What is the overall significance of phosphoglucomutase and glycogen synthase?

The process regulated by phosphoglucomutase and glycogen synthase allows the body to efficiently store glucose and release it when energy is needed.

Study Notes

Glycogen Metabolism Introduction

• Glucose is the primary fuel source for cells, acquired from the diet.
• Organisms need to maintain a glucose supply between meals.
• Gluconeogenesis produces glucose but may not be fast enough in certain situations.
• Glycogen is a storage form of glucose, allowing quick access without disrupting osmotic balance.

Glycogenesis

• Glycogenesis involves the synthesis and elongation of glycogen molecules.
• Glucose is first phosphorylated to glucose-6-phosphate (G6P).
• G6P is converted to glucose-1-phosphate through phosphoglucomutase.
• UDP-glucose is formed from glucose-1-phosphate and UTP.
• Glycogen synthase adds UDP-glucose to an existing glycogen chain.
• A-1,4-glycosidic bonds are formed.

Glycogen Elongation

• Glycogen synthase catalyzes the transfer of glucose from UDP-glucose to the non-reducing end of a growing glycogen chain.
• This forms a new a-1,4-glycosidic bond resulting in the release of UDP.

Glycogen Priming

• Glycogen synthase can only elongate pre-existing glycogen chains.
• Glycogenin, a protein, acts as a core for the initial glucose addition.
• Glycogenin catalyzes the addition of the first few glucose units (using UDP-glucose) to its own tyrosine residues
• These initial units act as a primer for glycogen synthase to continue elongation.

Glycogen Branching

• Glycogen is highly branched.
• Glycogen branching enzyme transfers an oligosaccharide from the non-reducing end of a linear chain to carbon 6 of a more internal glucose unit.
• This creates a branch point (a-1,6 linkage) increasing the number of nonreducing ends.

Glycogenolysis

• Glycogenolysis breaks down glycogen into glucose subunits.
• Phosphorolysis (rather than hydrolysis) is primarily used (splitting with phosphate).
• Glycogen phosphorylase removes glucose-1-phosphate from the non-reducing end of a glycogen chain.
• a-1,4-glycosidic bonds are broken.

Debranching of Glycogen

• Debranching enzyme is required because glycogen phosphorylase cannot cleave alpha-1,6-glycosidic linkages.
• Debranching enzyme transfers a trisaccharide from a branch to the main chain.
• a-1,6-glucosidase hydrolyzes the remaining branch-point glucose residue to release a free glucose molecule.

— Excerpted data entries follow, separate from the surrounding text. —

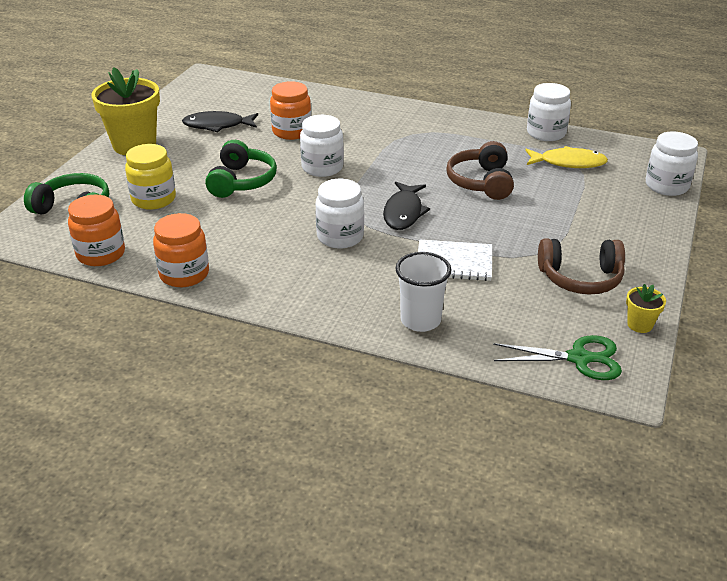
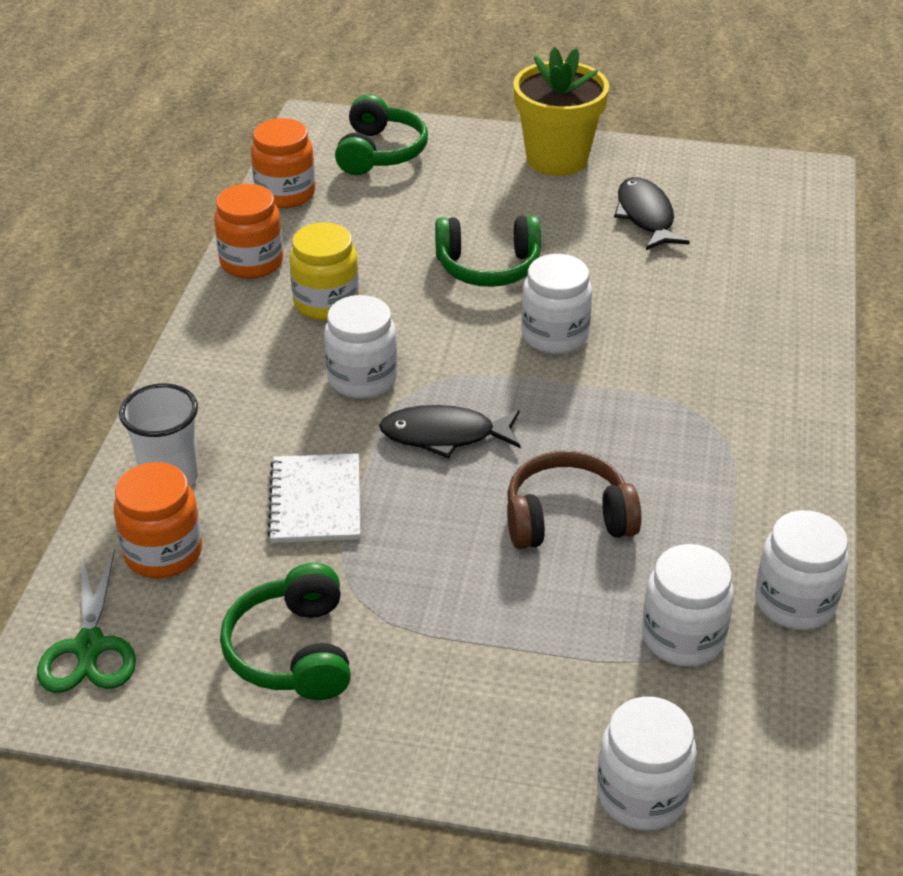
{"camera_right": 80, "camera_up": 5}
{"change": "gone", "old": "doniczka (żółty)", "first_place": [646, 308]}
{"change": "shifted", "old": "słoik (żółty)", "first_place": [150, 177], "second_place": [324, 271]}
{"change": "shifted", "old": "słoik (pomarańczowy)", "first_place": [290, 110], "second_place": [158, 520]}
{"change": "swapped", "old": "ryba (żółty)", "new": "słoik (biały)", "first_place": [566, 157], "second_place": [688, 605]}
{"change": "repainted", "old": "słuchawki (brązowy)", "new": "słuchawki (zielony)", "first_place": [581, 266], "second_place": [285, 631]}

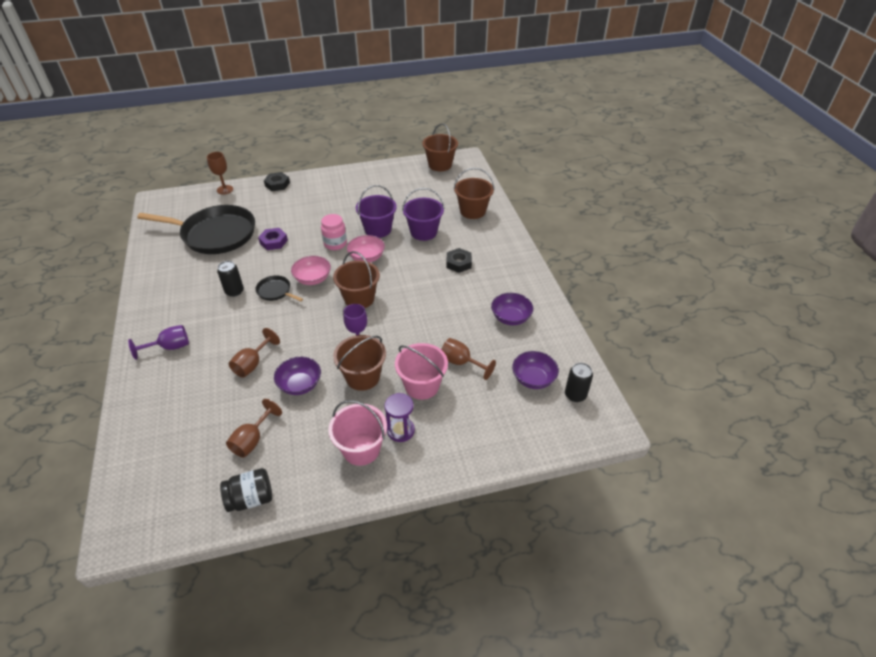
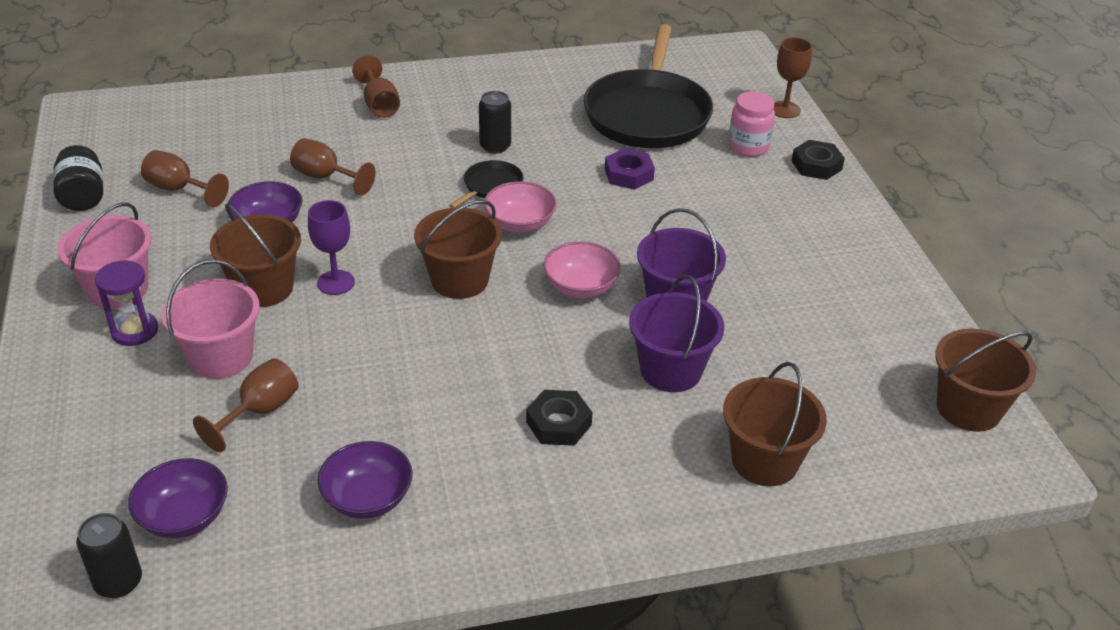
{"camera_right": 90, "camera_up": -5}
{"change": "shifted", "old": "słoik (różowy)", "first_place": [334, 232], "second_place": [751, 124]}
{"change": "repainted", "old": "kielich (fioletowy)", "new": "kielich (brązowy)", "first_place": [158, 342], "second_place": [376, 86]}

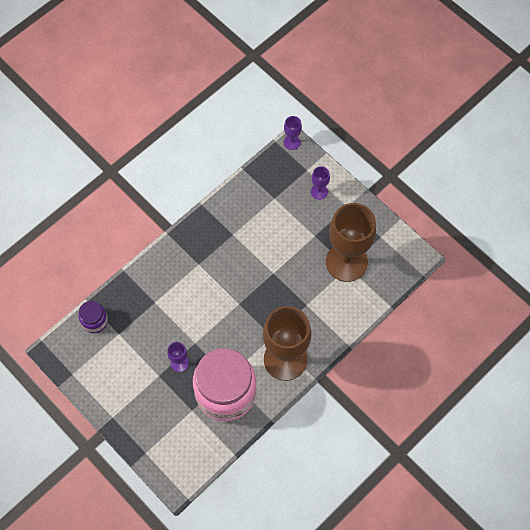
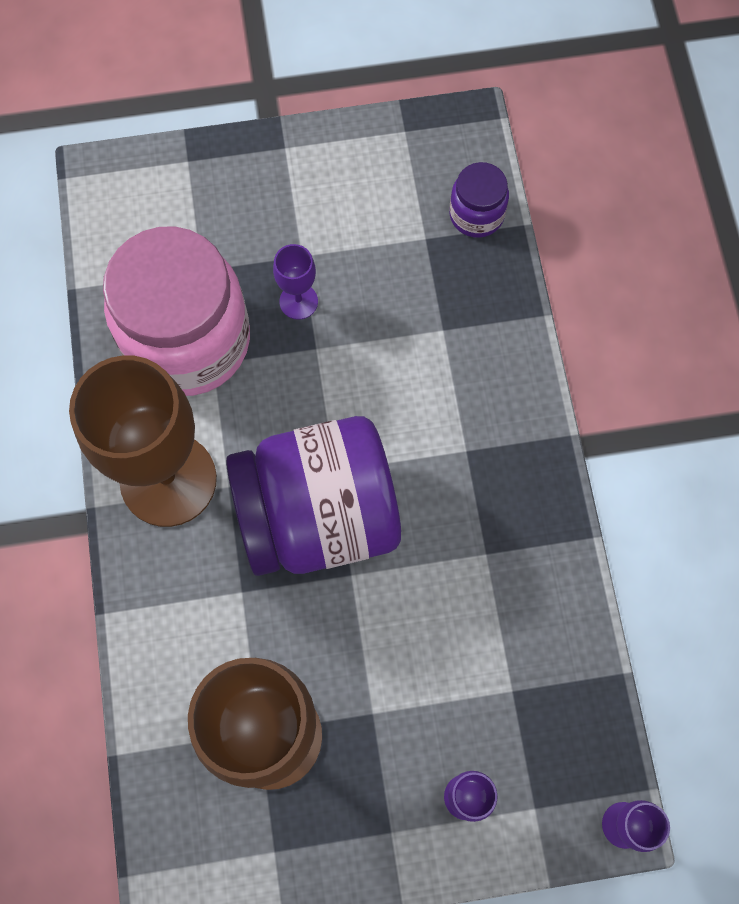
{"camera_right": 125, "camera_up": 5}
{"change": "new", "new": "słoik (fioletowy)", "second_place": [313, 496]}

Regulation of Glycogen Metabolism

• Glycogen phosphorylase, the key regulatory enzyme in glycogenolysis, is regulated by hormonal and allosteric mechanisms.
• Glucagon and epinephrine promote glycogenolysis (through hormonal pathways leading to PKA activation followed by phosphorylase kinase activation leading to further activation of phosphorylase)
• Insulin promotes glycogenesis.
• Allosteric effectors like AMP and calcium and Ca2+ are tissue specific and regulate glycogenolysis.